Better manging risks ? Carrying out risk mapping in a pharmacy production unit
1 : CHU Clermont-Ferrand, Pôle Pharmacie, F-63003 Clermont-Ferrand, France
2 : Université Clermont Auvergne, Institut de Chimie de Clermont- Ferrand. UMR CNRS 6296, F-63000 Clermont-Ferrand, France
Our pharmacy hospital produces non-sterile and sterile preparations. As this activity presents significant risks, we wanted to evaluate them by conducting a risk mapping to determine our control level and to define areas for improvement.
Materials and methods
A working group composed of 3 pharmacists, 3 pharmacy interns, 12 pharmacy technicians and a logistics operator was set up and 14 meetings were organized. The approach, according to the FMEA method, consisted of several steps: process description, identification and evaluation of the gross risks according to the institutional scale of our hospital which has 5 levels (possible causes, frequency, severity for the patients), description of control means for each risk, net risks assessment. The data treatement concerning the reliability, the relevance, the supervision, and the formalization of control means made it possible to calculate the control level on a scale with 4 levels.

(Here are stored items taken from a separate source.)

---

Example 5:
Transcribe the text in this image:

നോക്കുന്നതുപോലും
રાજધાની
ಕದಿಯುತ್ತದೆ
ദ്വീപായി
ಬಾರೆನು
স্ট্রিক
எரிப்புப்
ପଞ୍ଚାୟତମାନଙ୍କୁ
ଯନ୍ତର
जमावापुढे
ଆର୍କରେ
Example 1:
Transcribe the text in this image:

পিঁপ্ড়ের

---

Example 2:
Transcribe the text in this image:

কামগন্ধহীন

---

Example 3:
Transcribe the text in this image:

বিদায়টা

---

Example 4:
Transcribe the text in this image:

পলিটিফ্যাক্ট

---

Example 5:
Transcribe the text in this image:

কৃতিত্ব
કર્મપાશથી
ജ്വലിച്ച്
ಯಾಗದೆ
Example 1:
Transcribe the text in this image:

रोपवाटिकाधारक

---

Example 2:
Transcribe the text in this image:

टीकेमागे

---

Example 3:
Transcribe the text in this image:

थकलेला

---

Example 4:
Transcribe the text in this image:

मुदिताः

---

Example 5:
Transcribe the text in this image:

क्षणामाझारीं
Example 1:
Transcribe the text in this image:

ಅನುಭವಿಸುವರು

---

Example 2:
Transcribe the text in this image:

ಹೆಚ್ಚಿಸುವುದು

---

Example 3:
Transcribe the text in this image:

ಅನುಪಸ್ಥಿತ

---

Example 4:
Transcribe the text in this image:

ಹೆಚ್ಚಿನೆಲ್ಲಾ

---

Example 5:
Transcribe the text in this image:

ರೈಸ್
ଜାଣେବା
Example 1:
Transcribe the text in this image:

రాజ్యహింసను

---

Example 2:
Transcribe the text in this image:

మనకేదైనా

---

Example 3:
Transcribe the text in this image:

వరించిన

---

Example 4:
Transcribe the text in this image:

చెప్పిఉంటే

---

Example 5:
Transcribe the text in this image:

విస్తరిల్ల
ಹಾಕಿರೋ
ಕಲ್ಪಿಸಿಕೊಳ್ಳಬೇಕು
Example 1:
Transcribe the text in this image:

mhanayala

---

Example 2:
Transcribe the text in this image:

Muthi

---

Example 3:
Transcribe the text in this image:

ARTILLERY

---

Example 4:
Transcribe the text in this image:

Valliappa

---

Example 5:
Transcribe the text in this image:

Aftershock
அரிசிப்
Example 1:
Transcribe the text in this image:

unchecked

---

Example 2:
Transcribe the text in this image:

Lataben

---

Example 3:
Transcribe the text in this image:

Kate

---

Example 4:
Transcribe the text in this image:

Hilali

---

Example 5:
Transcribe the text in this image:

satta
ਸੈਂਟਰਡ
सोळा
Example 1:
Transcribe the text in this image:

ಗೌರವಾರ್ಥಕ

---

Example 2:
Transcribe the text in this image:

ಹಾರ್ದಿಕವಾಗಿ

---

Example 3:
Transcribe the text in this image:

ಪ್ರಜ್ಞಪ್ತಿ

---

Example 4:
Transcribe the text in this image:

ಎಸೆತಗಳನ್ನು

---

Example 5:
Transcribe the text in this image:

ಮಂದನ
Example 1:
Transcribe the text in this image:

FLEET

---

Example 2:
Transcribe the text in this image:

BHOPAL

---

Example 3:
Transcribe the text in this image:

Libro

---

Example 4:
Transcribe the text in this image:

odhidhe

26 risks were identified, 13 of which involved several steps in the process. The gross risks were divided into 4 major risks, 20 strong, 2 moderate and 0 low. The application of control means enabled us to obtain 0 major risk, 12 strong risks, 12 moderate risks and 2 low risks. Mean of control analysis gives the following results:
* 14 (53.8%) risks are very well controlled (level 4/4), including 2 (7.69%) among the strong risks: risks of absence of pharmaceutical analysis or risks of error in analysis.

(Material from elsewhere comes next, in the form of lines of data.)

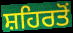
ਸ਼ਹਿਰਤੋਂ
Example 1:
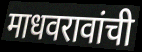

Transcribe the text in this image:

माधवरावांची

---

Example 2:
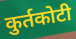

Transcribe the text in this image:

कुर्तकोटी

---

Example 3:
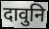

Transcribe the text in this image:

दावुनि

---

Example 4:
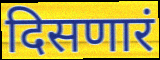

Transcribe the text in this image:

दिसणारं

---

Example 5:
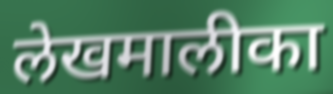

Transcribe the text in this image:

लेखमालीका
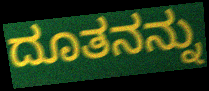
ದೂತನನ್ನು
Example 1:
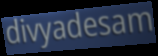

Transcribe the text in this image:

divyadesam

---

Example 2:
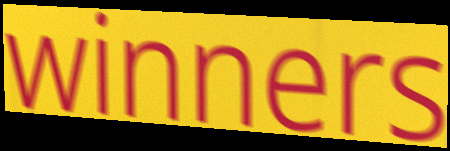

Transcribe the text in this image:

winners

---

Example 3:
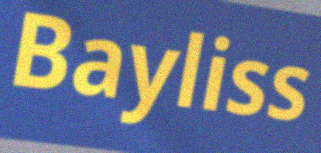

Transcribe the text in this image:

Bayliss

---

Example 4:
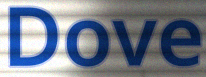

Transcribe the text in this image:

Dove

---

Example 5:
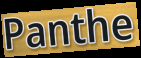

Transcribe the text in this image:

Panthe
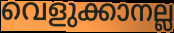
വെളുക്കാനല്ല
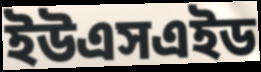
ইউএসএইড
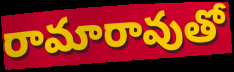
రామారావుతో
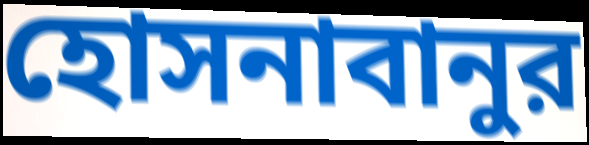
হোসনাবানুর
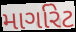
માર્ગારેટ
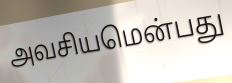
அவசியமென்பது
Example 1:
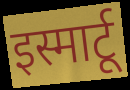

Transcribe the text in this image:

इस्मार्टू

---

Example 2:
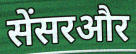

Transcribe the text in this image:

सेंसरऔर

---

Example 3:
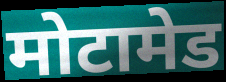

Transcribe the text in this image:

मोटामेड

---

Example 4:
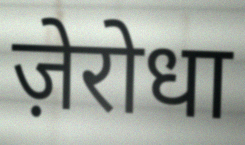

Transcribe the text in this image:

ज़ेरोधा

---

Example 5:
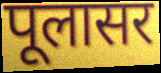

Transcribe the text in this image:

पूलासर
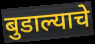
बुडाल्याचे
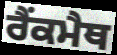
ਰੈਂਕਮੈਥ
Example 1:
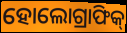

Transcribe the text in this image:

ହୋଲୋଗ୍ରାଫିକ୍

* 10 (38.46%) are rated 3/4, of which 9 (34.61%) among the strong net risks: risks of microbiological or chemical contamination, calculation or weighing error, error in the choice of the preparation to be carried out , forgetfulness, error in the choice of raw materials, raw material or preparation shortage, delivery error.

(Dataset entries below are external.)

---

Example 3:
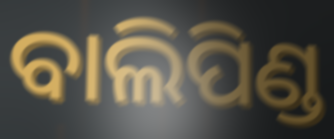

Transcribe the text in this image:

ବାଲିପିଣ୍ଡ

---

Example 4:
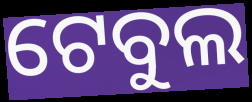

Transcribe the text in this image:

ଟେବୁଲ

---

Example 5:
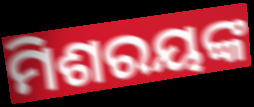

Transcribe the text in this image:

ମିଶରୟଙ୍କ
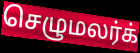
செழுமலர்க்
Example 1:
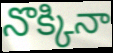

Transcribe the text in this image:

నొక్కినా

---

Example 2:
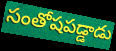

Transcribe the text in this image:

సంతోషపడ్డాడు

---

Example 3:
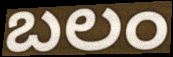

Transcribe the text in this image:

బలం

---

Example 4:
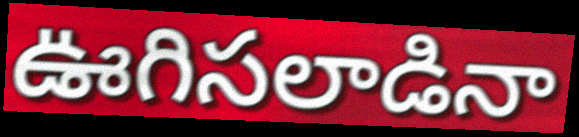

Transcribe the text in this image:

ఊగిసలాడినా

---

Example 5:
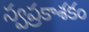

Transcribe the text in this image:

స్వప్రకాశకం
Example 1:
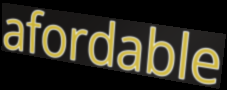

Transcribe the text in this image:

afordable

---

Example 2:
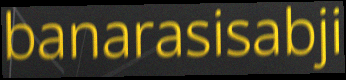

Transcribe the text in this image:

banarasisabji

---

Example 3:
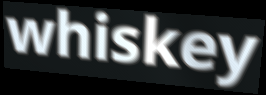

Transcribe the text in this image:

whiskey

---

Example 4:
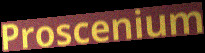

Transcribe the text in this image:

Proscenium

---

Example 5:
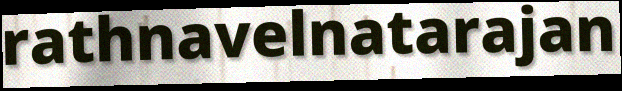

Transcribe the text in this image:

rathnavelnatarajan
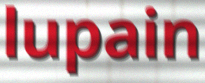
lupain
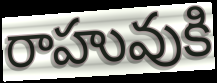
రాహువుకి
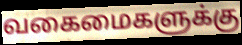
வகைமைகளுக்கு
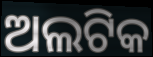
ଅଲଟିକ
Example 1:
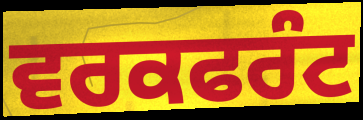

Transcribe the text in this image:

ਵਰਕਫਰੰਟ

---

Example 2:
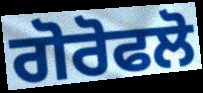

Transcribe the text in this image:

ਗੋਰੋਫਲੋ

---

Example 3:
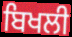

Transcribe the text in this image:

ਬਿਖਲੀ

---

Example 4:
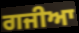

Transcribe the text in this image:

ਗਜੀਆ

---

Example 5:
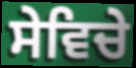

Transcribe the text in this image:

ਸੇਵਿਚੇ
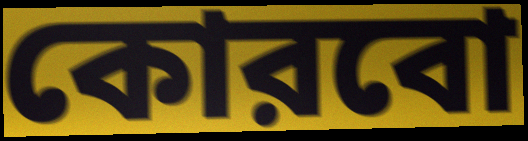
কোরবো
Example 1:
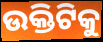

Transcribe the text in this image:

ଉକ୍ତିଟିକୁ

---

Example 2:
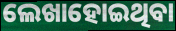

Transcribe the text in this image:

ଲେଖାହୋଇଥିବା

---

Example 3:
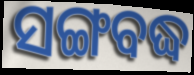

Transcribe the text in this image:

ସଙ୍ଗବଦ୍ଧ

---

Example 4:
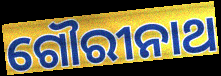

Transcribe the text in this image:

ଗୌରୀନାଥ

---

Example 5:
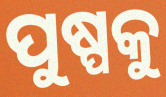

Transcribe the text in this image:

ପୁଷ୍ପକୁ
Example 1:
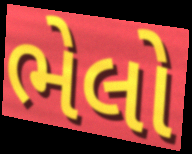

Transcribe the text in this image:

ભેલો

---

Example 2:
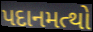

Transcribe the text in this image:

પદાનમત્થો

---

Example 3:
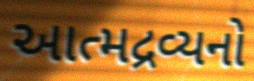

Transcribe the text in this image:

આત્મદ્રવ્યનો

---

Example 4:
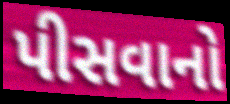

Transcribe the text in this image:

પીસવાનો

* 2 (7.69%) are at a level 2/4 and are therefore poorly mastered, including 1 (3.84%) among the strong net risks: risks related to interpersonal / intersector communication.
This study confirms that the production activity generates significant risks, and shows that the majority of them are well mastered in our hospital pharmacy. The focus should begin on the strong net risks least well controled. The ongoing work on staff training and the requalification of areas and equipments should lead to rapid results improvement.